EXEGETICAL (ORIGINAL LANGUAGES)
14. let her go] Lit. dismiss, the term for divorce, the right of which was the husband’s alone, but in this case is qualified by the following.

whither she will] Lit. according to her desire; therefore rather as she will, as full mistress of herself; cp. Jeremiah 34:16 of freed slaves.

thou shalt not sell her, etc.] So in E, Exodus 21:8, of the married slave whom her husband wishes to divorce.

deal with her as a slave] Only here and Deuteronomy 24:7. Although the Ar. forms of the root imply rancour or malice, the Heb. vb seems only to mean deal with her as her owner (Driver, ‘play the master over her’).

because, etc.] Cp Deuteronomy 22:24; Deuteronomy 22:29.

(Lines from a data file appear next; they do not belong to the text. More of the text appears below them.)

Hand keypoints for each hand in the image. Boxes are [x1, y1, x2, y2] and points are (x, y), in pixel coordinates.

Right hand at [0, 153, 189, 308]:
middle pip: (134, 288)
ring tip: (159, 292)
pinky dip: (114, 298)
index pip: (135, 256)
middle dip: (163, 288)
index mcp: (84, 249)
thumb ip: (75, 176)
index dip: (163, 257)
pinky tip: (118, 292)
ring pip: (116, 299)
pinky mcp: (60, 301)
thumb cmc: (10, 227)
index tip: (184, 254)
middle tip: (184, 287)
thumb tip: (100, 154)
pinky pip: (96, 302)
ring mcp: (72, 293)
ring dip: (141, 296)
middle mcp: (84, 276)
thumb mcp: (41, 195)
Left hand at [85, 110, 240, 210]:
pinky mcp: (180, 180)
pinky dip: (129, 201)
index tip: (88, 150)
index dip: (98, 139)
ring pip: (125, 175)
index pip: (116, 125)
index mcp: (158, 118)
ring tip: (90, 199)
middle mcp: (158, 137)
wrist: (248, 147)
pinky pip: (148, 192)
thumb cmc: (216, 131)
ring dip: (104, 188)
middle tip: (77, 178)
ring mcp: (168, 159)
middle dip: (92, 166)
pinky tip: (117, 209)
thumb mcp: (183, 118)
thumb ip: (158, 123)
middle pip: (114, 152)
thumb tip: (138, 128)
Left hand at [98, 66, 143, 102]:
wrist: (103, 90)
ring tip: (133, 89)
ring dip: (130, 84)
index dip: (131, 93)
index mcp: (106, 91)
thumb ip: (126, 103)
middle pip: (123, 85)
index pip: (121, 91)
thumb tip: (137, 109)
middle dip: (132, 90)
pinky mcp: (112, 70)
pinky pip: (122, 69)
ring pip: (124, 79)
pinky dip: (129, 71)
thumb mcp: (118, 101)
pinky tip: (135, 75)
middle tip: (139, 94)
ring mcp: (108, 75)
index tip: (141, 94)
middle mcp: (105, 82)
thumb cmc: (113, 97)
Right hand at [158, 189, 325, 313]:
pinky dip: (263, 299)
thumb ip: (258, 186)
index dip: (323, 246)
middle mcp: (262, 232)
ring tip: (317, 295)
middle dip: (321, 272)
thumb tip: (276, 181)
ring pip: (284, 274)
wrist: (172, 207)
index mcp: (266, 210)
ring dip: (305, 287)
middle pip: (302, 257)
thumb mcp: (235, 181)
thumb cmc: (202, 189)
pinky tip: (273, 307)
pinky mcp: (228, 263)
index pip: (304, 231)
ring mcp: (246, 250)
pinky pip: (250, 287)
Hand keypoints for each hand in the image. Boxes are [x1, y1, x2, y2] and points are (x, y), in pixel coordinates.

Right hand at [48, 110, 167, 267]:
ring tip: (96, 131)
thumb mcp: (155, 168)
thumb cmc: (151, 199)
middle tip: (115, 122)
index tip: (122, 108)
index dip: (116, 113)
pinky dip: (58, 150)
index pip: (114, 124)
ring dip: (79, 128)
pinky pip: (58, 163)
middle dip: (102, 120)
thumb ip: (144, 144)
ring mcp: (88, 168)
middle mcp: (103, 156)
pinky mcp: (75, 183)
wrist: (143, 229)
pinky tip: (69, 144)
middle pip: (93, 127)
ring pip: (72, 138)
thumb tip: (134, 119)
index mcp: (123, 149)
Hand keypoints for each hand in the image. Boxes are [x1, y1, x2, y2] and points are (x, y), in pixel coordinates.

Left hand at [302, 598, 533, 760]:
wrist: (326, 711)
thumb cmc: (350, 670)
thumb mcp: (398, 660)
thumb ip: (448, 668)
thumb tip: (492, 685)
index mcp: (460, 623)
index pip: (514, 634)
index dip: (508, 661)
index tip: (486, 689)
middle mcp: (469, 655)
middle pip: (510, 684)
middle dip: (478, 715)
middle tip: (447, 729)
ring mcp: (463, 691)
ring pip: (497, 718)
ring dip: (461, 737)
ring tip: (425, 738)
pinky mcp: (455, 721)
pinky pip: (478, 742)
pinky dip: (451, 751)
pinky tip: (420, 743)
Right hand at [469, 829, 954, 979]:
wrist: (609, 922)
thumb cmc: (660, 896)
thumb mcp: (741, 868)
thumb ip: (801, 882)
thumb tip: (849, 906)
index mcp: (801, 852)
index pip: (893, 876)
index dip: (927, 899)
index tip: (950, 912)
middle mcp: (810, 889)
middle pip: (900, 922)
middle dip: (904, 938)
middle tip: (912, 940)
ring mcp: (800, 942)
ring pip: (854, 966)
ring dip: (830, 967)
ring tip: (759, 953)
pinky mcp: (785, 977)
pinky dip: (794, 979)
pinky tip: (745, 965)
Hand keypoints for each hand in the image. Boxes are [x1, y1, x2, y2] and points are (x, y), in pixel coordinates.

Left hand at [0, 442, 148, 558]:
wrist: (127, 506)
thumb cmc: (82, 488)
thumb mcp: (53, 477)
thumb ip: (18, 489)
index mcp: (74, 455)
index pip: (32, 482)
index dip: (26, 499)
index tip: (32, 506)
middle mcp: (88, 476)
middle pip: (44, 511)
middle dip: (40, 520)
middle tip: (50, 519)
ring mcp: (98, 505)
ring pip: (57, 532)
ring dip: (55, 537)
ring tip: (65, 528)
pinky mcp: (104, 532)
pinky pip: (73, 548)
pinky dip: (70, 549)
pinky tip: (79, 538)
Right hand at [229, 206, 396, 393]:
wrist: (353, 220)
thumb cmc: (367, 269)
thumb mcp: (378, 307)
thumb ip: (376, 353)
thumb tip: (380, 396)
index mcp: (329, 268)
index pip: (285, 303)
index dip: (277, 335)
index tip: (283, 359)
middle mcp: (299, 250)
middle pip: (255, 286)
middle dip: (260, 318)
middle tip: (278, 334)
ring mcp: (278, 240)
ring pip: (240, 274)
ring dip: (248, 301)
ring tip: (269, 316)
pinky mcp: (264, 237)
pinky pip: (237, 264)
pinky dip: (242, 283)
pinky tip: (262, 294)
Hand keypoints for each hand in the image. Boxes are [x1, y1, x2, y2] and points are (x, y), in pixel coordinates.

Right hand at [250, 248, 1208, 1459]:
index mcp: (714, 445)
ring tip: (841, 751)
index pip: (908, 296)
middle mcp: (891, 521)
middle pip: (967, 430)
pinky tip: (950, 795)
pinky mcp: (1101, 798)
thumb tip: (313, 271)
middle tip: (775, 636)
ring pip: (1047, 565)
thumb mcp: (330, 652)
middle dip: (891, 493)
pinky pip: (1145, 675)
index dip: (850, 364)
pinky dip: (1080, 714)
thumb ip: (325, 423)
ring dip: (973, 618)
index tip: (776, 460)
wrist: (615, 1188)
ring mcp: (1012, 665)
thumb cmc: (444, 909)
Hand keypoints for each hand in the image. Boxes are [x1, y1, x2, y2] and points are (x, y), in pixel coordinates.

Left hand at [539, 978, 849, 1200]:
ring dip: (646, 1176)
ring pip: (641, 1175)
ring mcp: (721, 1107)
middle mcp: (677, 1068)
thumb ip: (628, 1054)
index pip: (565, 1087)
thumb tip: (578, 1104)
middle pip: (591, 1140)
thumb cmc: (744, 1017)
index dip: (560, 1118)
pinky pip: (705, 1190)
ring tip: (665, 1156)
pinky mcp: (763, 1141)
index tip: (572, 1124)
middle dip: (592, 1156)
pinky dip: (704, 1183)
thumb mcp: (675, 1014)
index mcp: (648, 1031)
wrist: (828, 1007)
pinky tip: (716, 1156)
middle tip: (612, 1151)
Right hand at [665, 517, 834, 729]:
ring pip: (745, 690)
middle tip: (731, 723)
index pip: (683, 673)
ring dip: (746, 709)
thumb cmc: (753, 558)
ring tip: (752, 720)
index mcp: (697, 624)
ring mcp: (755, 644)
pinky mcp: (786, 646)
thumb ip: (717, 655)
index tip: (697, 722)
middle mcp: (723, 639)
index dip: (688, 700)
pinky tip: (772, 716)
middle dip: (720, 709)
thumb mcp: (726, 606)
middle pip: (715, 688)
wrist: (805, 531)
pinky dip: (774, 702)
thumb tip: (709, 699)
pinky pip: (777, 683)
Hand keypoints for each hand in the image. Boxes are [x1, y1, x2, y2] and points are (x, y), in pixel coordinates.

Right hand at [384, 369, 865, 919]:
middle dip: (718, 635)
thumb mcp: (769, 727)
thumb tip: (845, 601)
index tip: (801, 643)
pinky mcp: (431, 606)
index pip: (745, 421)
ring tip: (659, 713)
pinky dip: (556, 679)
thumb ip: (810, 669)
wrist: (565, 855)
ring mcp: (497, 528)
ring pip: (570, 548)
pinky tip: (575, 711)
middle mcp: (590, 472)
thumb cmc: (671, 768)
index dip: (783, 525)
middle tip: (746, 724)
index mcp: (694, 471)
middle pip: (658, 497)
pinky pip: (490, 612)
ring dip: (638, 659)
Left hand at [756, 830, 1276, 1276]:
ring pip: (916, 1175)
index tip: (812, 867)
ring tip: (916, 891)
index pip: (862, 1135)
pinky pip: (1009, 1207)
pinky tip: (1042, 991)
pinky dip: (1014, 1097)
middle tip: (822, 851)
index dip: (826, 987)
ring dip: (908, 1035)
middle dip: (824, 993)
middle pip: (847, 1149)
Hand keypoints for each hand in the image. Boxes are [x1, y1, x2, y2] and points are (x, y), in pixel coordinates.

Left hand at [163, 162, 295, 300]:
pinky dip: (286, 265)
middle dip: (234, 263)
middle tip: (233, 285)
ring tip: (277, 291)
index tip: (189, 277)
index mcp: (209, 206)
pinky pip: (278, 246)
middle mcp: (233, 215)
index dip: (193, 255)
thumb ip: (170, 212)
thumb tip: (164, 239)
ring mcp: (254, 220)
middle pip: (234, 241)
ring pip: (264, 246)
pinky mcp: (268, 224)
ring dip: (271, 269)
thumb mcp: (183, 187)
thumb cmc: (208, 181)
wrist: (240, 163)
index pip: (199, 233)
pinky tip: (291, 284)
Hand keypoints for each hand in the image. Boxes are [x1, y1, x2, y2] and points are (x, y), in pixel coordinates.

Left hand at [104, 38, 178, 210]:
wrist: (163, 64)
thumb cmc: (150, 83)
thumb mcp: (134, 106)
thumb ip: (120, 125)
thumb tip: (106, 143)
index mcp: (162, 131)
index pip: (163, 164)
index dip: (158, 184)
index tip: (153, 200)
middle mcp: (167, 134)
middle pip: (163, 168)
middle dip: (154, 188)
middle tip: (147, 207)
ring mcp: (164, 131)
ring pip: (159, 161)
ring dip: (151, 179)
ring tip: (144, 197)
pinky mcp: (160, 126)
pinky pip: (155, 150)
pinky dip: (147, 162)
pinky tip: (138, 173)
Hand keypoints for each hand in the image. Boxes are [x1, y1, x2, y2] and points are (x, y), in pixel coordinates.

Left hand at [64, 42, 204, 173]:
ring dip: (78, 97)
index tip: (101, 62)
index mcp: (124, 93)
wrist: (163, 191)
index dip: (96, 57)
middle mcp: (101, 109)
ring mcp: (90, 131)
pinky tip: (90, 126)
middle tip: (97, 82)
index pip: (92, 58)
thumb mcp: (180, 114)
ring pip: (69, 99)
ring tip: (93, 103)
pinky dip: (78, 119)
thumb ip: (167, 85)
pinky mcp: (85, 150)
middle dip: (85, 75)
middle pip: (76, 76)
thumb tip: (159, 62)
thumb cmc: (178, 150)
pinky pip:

Verse 14. - Should the man afterwards come no longer to have pleasure in her, he was to let her go whither she would, but he was not to sell her for money or use any violence to her. Thou shalt not make merchandise of her. The verb in the form here used occurs only here and in Deuteronomy 24:7; derived from a root which signifies to gather or press, it properly means to press for one's self, to lay hands on one, to use violence to one. Deuteronomy 21:14When the woman was taken home to the house of the man who had loved her, she was to shave her head, and make, i.e., cut, her nails (cf. 2 Samuel 19:25), - both customary signs of purification (on this signification of the cutting of the hair, see Leviticus 14:8 and Numbers 8:7), - as symbols of her passing out of the state of a slave, and of her reception into the fellowship of the covenant nation. This is perfectly obvious in her laying aside her prisoner's clothes. After putting off the signs of captivity, she was to sit (dwell) in the house, and bewail her father and mother for a month, i.e., console herself for her separation from her parents, whom she had lost, that she might be able to forget her people and her father's house (Psalm 45:11), and give herself up henceforth in love to her husband with an undivided heart. The intention of these laws was not to protect the woman against any outbreak of rude passion on the part of the man, but rather to give her time and leisure to loosen herself inwardly from the natural fellowship of her nation and kindred, and to acquire affection towards the fellowship of the people of God, into which she had entered against her will, that her heart might cherish love to the God of Israel, who had given her favour in the eyes of her master, and had taken from her the misery and reproach of slavery. But her master becoming her husband, she entered into the rights of a daughter of Israel, who had been sold by her father to a man to be his wife (Exodus 21:7.). If after this her husband should find no pleasure in her, he was to let her go לנפשׁהּ, i.e., at her free will, and not sell her for money (cf. Exodus 21:8). "Thou shalt not put constraint upon her, because thou hast humbled her." התעמּר, which only occurs again in Deuteronomy 24:7, probably signifies to throw oneself upon a person, to practise violence towards him (cf. Ges. thes. p. 1046).